Text section:
##############################

Something to offer

Sixteen years ago, Terri Schiavo died.

I remember that when she was in the news, I heard the term “vegetative state” for the first time. It immediately struck me as a completely inappropriate term for any person since it explicitly dehumanizes someone by applying an incorrect analogy. Initially the adjective meant, “endowed with the power of growth” but it has come to denote exactly the opposite in public bioethics – that a person is incapable of any significant growth or development. We do not tolerate those who would dehumanize others by calling them cockroaches, so we ought not tolerate the dehumanizing language that refers to persons as “vegetables.”

When I think about Terri Schiavo, I think especially about the impact that her life and death had on my friend Taylor Hyatt. She wrote this great piece several years ago titled, “13 days that changed my life: Remembering Terri Schiavo.”

In the piece, Taylor reflects on how Terri’s story captivated her when she was in Grade 7.

She wrote:

The news anchor used words like “coma,” “non-responsive,” and even “vegetable,” but the video footage of Terri looking at her mom told me otherwise. “Her eyes are open, she’s smiling,” I thought. “She doesn’t look comatose to me.”  What was going on? I had grown up alongside people with communication and mobility impairments, and I had seen feeding tubes before. Wait a second… Terri’s feeding tube was going to be removed so that she’d die? Even more horrifying – she would starve? I was outraged. No human being should be treated like that, and Terri’s disability added insult to injury. Didn’t we all need food and water to survive? Why was giving it to her through a stomach tube so extraordinary? Suddenly, I was thrust into a whole new world of politics – bioethics – and what it meant to be a person.

##############################

Provided data:

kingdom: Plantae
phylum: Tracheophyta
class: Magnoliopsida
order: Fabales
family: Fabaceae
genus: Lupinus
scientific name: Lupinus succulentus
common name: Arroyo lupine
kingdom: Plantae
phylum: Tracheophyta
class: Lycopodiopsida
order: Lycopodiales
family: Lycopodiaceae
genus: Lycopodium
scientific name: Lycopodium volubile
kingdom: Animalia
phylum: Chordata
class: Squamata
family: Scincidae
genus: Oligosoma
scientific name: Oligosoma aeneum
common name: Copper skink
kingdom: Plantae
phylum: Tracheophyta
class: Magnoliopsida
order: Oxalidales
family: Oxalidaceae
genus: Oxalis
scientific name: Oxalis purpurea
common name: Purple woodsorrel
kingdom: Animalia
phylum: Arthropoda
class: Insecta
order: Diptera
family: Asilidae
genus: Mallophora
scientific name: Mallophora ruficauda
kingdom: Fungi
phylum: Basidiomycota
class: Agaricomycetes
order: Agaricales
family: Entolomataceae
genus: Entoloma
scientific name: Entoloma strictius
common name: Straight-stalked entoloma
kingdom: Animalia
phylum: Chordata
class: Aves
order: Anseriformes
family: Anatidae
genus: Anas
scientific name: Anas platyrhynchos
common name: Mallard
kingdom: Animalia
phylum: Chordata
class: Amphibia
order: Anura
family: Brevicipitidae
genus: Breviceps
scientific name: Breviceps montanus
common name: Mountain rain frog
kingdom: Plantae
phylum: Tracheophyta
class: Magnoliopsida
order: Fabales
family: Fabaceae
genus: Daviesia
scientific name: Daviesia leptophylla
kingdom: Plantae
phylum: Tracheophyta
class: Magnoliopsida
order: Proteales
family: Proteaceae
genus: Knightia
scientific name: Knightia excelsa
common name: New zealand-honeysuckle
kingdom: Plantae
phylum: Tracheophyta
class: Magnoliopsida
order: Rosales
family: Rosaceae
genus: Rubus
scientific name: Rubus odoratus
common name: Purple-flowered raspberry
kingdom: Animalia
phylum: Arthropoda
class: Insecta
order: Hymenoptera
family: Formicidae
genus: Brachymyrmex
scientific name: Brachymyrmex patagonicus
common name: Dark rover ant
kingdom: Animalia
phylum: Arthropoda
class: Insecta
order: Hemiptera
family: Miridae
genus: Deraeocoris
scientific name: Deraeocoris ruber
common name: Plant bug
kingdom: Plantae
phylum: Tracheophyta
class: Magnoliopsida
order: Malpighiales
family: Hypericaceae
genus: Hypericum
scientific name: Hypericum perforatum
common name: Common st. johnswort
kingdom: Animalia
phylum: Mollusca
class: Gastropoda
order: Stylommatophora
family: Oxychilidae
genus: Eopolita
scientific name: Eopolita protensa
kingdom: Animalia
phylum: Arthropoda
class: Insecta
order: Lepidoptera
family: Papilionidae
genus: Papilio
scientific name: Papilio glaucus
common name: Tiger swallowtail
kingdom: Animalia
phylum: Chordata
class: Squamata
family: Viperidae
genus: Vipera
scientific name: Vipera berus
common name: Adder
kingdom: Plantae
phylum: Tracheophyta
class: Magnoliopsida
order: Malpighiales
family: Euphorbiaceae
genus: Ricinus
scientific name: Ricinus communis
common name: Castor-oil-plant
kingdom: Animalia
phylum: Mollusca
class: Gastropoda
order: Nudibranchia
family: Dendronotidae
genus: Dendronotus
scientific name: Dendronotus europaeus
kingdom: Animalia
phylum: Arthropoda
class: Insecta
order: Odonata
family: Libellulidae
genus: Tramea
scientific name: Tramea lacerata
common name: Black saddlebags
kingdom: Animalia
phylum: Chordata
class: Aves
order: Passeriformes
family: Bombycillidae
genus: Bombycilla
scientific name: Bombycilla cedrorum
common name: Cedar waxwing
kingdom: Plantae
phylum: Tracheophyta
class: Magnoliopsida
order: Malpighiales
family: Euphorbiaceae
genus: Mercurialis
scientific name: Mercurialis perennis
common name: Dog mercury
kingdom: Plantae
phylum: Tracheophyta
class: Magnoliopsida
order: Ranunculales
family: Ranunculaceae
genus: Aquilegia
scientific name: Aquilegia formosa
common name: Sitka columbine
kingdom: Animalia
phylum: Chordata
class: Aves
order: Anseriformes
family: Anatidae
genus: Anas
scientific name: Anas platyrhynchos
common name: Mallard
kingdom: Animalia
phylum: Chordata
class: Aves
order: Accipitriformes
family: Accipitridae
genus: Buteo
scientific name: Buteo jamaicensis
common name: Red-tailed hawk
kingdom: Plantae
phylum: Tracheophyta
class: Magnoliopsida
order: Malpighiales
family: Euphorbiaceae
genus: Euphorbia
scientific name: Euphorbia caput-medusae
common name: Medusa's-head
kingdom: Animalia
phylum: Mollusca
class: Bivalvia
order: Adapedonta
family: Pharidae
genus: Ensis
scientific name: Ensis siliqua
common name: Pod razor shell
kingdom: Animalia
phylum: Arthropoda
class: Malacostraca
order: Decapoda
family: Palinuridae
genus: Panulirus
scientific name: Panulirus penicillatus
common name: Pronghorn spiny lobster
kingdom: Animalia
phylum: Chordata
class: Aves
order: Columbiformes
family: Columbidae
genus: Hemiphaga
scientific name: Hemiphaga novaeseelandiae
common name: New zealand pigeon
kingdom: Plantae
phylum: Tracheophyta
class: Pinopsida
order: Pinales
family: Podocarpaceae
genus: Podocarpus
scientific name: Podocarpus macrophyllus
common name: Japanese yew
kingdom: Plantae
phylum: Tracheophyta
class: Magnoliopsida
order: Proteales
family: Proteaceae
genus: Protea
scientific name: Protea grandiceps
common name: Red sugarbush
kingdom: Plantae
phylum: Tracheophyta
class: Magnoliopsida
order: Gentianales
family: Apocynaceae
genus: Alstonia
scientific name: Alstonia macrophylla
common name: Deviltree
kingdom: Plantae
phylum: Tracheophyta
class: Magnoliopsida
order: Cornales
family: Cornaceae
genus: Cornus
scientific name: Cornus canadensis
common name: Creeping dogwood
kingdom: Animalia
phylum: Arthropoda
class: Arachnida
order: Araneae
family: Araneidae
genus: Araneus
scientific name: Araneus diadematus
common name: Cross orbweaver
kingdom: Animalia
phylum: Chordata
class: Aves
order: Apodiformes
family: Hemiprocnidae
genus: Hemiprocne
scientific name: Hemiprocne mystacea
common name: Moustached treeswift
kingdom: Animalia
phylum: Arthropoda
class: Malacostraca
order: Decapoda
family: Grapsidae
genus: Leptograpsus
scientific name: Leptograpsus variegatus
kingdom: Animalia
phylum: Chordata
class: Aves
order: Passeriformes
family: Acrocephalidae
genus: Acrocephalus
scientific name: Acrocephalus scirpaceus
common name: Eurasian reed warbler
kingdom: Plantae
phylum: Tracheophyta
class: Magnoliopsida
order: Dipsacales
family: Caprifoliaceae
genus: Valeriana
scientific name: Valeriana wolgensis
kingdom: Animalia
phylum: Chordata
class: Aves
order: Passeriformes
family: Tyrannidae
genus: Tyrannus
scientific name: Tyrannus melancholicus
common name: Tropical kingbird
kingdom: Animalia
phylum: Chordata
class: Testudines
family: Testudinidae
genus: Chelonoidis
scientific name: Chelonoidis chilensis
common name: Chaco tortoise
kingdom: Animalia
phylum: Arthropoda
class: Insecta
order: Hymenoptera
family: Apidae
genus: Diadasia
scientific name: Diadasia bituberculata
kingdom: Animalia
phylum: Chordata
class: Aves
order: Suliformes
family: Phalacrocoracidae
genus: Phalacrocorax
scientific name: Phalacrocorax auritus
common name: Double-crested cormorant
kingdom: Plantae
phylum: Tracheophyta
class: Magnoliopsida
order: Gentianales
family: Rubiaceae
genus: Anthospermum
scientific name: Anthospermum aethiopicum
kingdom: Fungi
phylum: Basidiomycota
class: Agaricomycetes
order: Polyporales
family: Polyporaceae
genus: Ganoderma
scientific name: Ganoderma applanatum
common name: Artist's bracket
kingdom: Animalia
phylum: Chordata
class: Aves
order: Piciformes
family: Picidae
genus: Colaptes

##############################

Apply what you read:
A – In the Terri Schiavo essay, list every word or phrase that the quoted passage says the news anchor used to describe Terri.
B – Retype the part of the Terri Schiavo essay starting at "The news anchor" and ending at "be a person.".

Task answers:
A –
coma
non-responsive
vegetable

B –
The news anchor used words like “coma,” “non-responsive,” and even “vegetable,” but the video footage of Terri looking at her mom told me otherwise. “Her eyes are open, she’s smiling,” I thought. “She doesn’t look comatose to me.”  What was going on? I had grown up alongside people with communication and mobility impairments, and I had seen feeding tubes before. Wait a second… Terri’s feeding tube was going to be removed so that she’d die? Even more horrifying – she would starve? I was outraged. No human being should be treated like that, and Terri’s disability added insult to injury. Didn’t we all need food and water to survive? Why was giving it to her through a stomach tube so extraordinary? Suddenly, I was thrust into a whole new world of politics – bioethics – and what it meant to be a person.